Universities and the Construction of Knowledge in Anthropology, 1950-2000: A Study in the Sociology of Academic Discourse
G. V. Loewen *
Department of Sociology, STM College, University of Saskatchewan. 1437 College Drive, Saskatoon, SK. Canada, S7N 0W6.
*Author to whom correspondence should be addressed.
Abstract
Aims: To discover and describe how the presence of anthropology as taught within universities as educational institutions influences the construction of the knowledge that is taught as anthropological discourse.
Study Design: Ethnographic study.
Place and Duration of the Study: Canada, Britain and The United States. Ten years within the time-span of 1995-2009.
Methodology: 45 professional academic anthropologists who were either working or had worked at major universities in the three countries specified, participated in ethnographic interviews. These were supplemented by surveys, participant observation and field notes, as well as archival techniques and content analysis. Respondents from Britain completed e-mail interviews and surveys, all others were effected in person with the researcher.
Results: anthropologists constructed an auto-ethnographic account of how institutional atmospheres, specific persons or persona, texts or courses, or the structure of programs and departments influenced the construction of anthropological knowledge. The institutional presence of anthropology was seen as being only equal to the presence of anthropology within the institutional framework. For the first time, we have a personalist accounting of almost a half-century of the presence of anthropology as an academic discipline in a sample of the English speaking university system.
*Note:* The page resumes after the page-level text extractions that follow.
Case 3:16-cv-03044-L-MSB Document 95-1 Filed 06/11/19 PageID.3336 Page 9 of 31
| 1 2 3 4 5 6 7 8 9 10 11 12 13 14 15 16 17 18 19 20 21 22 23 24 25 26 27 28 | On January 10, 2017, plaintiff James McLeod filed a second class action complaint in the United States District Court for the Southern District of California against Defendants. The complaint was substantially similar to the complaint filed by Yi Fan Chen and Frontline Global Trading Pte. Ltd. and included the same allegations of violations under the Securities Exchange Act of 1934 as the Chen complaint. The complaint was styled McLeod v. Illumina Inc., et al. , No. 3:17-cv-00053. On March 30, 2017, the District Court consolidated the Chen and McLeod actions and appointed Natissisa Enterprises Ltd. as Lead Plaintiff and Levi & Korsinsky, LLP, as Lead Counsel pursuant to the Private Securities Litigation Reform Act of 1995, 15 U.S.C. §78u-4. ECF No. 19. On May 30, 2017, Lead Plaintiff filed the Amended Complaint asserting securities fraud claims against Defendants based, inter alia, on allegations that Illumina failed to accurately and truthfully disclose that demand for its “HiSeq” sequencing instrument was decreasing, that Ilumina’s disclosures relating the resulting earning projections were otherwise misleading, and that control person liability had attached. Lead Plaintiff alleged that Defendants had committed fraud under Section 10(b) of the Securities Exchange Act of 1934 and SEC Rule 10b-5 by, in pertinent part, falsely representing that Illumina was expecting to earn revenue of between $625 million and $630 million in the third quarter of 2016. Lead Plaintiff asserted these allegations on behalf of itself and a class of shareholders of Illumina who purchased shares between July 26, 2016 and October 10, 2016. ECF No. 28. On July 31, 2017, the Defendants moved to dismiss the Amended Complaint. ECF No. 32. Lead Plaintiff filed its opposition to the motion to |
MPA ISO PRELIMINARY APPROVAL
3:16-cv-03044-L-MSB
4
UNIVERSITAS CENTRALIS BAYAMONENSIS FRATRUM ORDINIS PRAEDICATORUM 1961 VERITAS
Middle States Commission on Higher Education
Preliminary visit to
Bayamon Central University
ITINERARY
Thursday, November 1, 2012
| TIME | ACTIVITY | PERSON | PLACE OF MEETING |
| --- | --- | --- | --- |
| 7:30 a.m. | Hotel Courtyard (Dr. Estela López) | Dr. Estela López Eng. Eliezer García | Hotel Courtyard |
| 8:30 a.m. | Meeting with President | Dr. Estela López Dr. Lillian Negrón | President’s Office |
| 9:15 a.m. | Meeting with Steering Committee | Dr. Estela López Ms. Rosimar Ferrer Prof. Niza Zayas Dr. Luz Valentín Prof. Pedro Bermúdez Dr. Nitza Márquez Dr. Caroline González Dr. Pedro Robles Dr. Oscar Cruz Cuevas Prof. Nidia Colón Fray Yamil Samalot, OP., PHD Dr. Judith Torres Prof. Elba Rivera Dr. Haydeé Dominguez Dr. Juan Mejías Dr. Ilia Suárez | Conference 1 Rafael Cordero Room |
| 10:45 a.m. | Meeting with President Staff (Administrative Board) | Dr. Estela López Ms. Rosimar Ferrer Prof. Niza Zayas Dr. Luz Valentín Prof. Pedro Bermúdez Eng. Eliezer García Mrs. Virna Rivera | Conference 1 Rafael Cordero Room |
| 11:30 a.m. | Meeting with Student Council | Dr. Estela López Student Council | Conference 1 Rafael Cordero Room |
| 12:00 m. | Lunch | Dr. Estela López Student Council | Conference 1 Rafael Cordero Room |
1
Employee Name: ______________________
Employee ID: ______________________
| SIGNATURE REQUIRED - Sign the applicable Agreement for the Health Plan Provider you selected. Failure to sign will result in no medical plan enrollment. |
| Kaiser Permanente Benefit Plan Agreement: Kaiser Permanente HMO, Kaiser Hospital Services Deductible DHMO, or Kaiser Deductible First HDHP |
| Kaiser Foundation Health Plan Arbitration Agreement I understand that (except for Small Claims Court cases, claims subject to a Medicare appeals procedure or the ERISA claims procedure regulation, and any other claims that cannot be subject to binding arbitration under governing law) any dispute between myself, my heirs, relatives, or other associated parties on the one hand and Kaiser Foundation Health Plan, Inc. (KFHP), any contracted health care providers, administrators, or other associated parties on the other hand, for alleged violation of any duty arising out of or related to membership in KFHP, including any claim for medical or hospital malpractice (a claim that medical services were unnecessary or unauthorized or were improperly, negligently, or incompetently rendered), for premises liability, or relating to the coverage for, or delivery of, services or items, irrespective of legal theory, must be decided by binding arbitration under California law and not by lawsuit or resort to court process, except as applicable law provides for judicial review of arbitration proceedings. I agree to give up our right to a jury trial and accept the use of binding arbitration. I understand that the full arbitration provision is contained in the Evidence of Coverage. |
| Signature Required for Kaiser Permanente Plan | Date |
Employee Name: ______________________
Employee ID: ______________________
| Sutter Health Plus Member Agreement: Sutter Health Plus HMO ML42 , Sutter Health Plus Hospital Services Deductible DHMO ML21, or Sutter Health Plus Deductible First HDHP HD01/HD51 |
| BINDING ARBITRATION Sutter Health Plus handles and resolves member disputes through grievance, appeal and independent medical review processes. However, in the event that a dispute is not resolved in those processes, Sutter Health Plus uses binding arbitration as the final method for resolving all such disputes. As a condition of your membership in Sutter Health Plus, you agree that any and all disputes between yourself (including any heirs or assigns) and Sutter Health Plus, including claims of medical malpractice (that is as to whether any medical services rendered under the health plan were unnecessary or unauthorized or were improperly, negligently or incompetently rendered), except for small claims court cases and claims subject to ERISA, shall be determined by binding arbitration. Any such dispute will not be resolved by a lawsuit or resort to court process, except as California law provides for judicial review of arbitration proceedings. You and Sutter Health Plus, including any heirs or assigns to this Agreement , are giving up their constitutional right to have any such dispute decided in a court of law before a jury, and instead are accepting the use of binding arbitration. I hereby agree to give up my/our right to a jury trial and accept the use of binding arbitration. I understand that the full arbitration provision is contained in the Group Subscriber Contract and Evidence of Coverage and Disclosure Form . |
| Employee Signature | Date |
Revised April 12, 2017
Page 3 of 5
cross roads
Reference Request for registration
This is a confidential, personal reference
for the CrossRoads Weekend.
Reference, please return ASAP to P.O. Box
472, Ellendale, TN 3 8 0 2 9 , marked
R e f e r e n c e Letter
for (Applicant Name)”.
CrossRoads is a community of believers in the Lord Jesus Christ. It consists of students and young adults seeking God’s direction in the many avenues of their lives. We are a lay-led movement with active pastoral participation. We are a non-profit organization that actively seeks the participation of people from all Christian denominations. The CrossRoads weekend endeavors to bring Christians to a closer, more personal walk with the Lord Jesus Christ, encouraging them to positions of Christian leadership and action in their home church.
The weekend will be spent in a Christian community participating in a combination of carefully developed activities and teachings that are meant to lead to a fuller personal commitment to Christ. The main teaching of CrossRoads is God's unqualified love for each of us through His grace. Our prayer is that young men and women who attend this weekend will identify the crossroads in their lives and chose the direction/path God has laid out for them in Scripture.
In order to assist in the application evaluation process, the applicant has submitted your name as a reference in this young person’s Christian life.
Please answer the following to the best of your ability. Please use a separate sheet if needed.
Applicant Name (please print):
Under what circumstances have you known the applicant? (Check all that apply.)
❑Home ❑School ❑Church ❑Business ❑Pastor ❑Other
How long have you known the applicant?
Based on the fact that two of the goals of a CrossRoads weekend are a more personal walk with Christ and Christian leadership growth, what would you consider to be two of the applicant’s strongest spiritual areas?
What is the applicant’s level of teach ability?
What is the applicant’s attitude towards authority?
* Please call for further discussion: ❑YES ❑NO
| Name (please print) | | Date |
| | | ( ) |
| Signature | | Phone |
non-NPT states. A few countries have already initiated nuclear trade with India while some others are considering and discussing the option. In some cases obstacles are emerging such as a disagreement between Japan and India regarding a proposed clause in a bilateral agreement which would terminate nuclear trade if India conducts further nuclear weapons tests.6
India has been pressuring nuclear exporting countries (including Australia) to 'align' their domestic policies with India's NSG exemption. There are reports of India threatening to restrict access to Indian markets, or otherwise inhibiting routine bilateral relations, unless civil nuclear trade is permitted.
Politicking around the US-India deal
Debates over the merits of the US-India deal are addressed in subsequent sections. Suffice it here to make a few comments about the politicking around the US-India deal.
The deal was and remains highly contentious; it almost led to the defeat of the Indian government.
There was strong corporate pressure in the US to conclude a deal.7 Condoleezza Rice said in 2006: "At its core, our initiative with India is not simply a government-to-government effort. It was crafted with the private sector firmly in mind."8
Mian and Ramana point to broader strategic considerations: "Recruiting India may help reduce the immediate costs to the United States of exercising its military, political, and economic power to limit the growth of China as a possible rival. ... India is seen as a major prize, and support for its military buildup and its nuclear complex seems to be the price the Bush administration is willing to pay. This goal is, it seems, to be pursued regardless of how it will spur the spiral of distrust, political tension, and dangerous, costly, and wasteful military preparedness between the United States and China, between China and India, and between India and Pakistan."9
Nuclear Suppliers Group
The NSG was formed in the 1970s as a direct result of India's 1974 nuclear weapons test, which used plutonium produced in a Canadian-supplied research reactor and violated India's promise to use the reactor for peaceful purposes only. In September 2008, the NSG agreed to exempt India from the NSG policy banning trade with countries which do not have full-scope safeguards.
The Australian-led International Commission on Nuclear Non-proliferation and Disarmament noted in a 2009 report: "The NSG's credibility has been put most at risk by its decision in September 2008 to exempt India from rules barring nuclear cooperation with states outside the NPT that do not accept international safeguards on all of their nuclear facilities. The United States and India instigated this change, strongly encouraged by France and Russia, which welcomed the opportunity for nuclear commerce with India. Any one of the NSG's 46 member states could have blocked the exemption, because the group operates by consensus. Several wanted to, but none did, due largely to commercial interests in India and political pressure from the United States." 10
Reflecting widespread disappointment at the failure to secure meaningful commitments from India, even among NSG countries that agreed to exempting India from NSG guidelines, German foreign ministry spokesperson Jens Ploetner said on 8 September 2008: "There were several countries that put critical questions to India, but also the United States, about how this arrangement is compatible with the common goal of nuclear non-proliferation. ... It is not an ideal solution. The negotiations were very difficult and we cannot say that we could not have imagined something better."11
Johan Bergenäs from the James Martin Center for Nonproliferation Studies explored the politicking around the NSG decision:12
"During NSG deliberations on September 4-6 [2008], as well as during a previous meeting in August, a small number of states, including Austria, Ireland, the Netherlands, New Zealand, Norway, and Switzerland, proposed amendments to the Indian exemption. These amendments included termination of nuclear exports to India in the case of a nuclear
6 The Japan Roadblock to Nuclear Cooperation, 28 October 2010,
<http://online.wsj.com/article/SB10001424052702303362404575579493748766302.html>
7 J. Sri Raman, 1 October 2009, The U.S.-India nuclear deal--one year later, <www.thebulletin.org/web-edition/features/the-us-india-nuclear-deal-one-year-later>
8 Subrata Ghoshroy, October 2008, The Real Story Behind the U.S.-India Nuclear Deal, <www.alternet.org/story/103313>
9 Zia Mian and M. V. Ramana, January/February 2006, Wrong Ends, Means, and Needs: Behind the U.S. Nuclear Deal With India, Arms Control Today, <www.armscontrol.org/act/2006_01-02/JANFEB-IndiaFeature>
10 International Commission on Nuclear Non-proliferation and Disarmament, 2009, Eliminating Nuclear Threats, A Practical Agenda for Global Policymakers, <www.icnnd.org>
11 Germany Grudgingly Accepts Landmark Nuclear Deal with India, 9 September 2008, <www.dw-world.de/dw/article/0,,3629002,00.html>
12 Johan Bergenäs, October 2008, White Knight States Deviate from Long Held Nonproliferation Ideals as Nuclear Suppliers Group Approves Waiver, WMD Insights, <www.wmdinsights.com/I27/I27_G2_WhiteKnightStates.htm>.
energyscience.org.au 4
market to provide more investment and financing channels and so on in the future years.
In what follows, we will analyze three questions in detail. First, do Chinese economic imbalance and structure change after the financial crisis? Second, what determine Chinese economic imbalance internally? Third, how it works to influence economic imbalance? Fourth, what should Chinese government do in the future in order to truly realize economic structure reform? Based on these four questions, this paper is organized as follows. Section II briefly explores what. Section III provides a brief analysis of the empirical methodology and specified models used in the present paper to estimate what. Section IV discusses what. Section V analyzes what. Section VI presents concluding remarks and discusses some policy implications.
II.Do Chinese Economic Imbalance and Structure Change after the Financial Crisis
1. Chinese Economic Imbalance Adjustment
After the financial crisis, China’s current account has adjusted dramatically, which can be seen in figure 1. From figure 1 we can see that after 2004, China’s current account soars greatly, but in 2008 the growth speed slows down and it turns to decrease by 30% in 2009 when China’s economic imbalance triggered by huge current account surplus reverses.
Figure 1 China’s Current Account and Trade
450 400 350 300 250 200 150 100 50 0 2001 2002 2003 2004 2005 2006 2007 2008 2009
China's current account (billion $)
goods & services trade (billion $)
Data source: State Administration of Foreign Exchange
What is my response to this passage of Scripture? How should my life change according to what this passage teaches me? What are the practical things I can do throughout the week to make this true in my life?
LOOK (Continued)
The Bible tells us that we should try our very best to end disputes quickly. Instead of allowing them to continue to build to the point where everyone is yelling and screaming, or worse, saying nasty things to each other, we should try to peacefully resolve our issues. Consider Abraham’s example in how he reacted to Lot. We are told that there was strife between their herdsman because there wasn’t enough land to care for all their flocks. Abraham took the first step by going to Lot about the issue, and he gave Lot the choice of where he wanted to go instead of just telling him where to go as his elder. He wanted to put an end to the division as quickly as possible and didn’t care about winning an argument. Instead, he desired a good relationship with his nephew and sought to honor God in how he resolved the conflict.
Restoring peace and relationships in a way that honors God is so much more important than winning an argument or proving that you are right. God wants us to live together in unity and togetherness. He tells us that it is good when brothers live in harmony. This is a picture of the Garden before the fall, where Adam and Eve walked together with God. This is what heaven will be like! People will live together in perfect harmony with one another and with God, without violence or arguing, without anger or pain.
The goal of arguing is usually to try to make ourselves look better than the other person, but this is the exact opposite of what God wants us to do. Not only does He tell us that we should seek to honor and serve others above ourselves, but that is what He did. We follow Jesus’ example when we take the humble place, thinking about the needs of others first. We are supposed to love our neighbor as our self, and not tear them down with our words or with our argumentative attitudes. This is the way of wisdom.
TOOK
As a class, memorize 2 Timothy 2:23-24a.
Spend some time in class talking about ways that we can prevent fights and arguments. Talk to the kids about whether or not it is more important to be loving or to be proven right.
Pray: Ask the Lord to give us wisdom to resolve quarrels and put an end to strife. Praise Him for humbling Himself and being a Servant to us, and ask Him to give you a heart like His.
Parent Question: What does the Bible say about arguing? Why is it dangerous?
Conclusion: the ability of both anthropologists and anthropology to adjust to the symbolic and material constraints of teaching and thinking within an enlightenment and bourgeois institution must continue to be examined and questioned. Scientific knowledge is not immune from its place of dissemination, and does not translate in whole cloth to either students or scholars once it has taken its place as part of a discursive apparatus that includes competing and conflicting material and symbolic interests.